#### Task to complete:
Here, the job is to give back every entry below unchanged, omitting pictures.

#### The records:
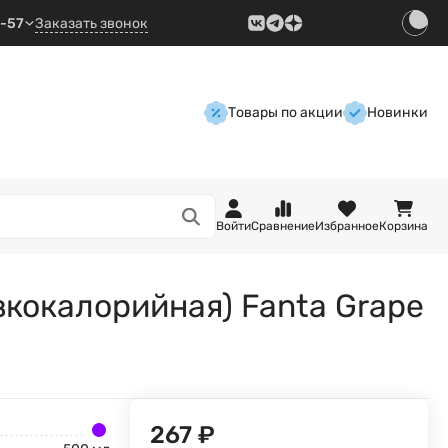
9-57
Заказать звонок
Товары по акции
Новинки
Войти
Сравнение
Избранное
Корзина
кокалорийная) Fanta Grape
267
₽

#### Response below:
9-57
Заказать звонок
Товары по акции
Новинки
Войти
Сравнение
Избранное
Корзина
кокалорийная) Fanta Grape
267
₽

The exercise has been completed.